= The Three Crowns =

The Three Crowns is an Italian literary fairy tale written by Giambattista Basile in his 1634 work, the Pentamerone.

==Synopsis==

A childless king heard a voice asking him whether he would rather have a daughter who would flee him or a son who would destroy him. After consulting his wise men, who argued over whether the danger to life or honor was the worse, he concluded that the daughter would be less harmful to his realm; he went back to the garden and answered the voice that he wanted the daughter. She was born, and her father tried to shelter her in a castle, but when she was fifteen, he concluded a marriage for her. When she left to go to her husband, a whirlwind carried her off.

The wind left her at an ogress's house in the forest. An old woman there warned her of the danger, saying the ogress did not eat her only because she needed a servant and the old woman was old and tough; she gave the princess the keys, to go inside and clean the house perfectly, which was her only chance. The princess, Marchetta, cleaned the house. When the ogress returned, the old woman hid Marchetta and claimed the credit. When the ogress left again, the old woman fed Marchetta and told her to prepare a very fine dinner to charm her, warning her that if the ogress swore by all the seven heavens, she was not to be trusted; only her oath by her three crowns was trustworthy. The ogress praised the dinner and made many fine oaths about what she would do for the cook, but only when she swore by her three crowns did Marchetta come out. The ogress said that Marchetta had outsmarted her and could live in the castle as if it were her own; she gave her the keys and warned her against opening one doorway. One day Marchetta opened it and found three women dressed in gold, sitting on thrones, asleep; these were the ogress's daughters, whom she kept there because they would be in danger if not woken by a king's daughter. They woke, Marchetta fed them each an egg, and the ogress returned. Angry, she slapped Marchetta; then she tried to appease her, but Marchetta insisted on leaving. The ogress gave her a suit of men's clothes and a magic ring, which she should wear with the stone turned inside. If she were ever in great danger, and heard the ogress's name like an echo, she should look at the stone, but not until then.

Marchetta went to the king and, claiming to be a merchant's son driven out by his wicked stepmother's cruelty, took service as a page.

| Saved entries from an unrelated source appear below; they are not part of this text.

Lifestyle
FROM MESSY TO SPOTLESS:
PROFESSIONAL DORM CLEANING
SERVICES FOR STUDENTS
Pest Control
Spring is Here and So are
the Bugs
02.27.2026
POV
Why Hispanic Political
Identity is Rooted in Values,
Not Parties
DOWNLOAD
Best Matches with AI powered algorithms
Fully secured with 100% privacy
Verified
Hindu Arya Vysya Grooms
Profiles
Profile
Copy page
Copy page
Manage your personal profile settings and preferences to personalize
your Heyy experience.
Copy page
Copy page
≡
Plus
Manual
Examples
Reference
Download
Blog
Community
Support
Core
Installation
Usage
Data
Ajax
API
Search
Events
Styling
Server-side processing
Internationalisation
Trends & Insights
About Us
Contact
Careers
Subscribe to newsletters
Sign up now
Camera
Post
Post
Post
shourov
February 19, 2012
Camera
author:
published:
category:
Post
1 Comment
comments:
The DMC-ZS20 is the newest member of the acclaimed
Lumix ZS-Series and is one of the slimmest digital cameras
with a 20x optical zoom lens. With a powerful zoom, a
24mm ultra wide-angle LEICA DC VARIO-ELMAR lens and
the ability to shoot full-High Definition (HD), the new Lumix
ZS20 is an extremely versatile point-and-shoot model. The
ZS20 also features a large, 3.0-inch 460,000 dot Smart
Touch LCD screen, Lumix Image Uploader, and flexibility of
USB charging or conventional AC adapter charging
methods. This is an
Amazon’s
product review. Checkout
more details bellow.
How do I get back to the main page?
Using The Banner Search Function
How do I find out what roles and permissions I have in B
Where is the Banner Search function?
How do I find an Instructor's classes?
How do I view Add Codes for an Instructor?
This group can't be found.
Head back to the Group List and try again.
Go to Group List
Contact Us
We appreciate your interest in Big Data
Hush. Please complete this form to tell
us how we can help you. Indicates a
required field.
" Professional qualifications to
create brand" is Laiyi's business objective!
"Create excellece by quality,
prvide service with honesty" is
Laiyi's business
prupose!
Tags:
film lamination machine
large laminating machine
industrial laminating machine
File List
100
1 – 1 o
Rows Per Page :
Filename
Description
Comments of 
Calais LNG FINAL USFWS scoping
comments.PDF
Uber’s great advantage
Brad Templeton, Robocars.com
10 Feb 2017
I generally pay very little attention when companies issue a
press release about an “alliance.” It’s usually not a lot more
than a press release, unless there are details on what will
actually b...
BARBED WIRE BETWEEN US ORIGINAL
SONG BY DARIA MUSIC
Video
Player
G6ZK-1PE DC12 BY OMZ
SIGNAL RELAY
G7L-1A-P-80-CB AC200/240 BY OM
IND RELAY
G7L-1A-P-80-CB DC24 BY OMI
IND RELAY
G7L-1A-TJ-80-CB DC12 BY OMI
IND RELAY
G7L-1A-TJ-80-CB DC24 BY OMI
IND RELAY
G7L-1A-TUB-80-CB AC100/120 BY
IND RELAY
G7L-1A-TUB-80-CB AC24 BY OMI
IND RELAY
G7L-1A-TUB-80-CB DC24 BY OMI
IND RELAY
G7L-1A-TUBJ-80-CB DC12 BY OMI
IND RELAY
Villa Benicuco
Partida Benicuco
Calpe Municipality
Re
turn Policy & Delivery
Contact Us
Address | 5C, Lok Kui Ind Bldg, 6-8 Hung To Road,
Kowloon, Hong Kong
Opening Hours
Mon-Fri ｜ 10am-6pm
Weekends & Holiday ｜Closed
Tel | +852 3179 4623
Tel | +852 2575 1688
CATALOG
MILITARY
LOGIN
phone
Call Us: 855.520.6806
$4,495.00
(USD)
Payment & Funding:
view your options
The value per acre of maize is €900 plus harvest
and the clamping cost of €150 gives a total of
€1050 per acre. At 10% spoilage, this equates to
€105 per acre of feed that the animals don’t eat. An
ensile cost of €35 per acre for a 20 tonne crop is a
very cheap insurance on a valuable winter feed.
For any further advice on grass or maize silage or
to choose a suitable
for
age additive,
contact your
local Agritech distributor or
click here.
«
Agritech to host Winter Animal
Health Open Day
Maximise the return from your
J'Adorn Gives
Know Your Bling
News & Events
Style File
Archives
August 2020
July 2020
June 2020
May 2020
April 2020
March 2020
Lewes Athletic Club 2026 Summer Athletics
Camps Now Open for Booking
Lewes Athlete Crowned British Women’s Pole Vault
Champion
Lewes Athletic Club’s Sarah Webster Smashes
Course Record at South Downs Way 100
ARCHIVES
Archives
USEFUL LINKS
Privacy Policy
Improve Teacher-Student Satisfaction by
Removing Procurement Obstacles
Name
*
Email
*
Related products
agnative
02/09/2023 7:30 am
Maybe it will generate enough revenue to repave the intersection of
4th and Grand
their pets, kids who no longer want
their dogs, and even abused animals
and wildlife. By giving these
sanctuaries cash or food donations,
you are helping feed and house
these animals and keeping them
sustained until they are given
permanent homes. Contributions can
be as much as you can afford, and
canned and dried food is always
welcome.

The queen, believing her to be male, desired her as a lover and propositioned her. Marchetta, not wishing to reveal that she was a woman, said that she could not believe that the queen would cuckold the king. The queen told the king that the page had tried to seduce her. The king immediately condemned Marchetta to death. Marchetta lamented her fate and asked who would help her; the echo said, "The ogress"; Marchetta remembered the stone and looked at it. A voice proclaimed that she was a woman, shocking her guards. The king demanded her story, and Marchetta gave it. The king had his wife thrown into the sea, invited Marchetta's parents to his court, and married her.

==Variants==
The woman who disguises herself as a man is also found in Giovanni Francesco Straparola's Costanza / Costanzo; his variant is later but appears to be more derived from the folk tradition. A later French variant, Belle-Belle ou Le Chevalier Fortuné by Madame d'Aulnoy, touches on the same theme, but shows more influence from Straparola.

The motif of "a woman who successfully disguises herself as a man and then is accused of seduction" is documented in writing even earlier than Straparola. The Golden Legend, a collection of hagiographies first compiled around 1260, has several stories of female saints who dress themselves as monks and are accused of seduction or rape.

The woman disguised as a man is found in folk fairy tales as well, such as Vasilisa The Priest’s Daughter and The Lute Player.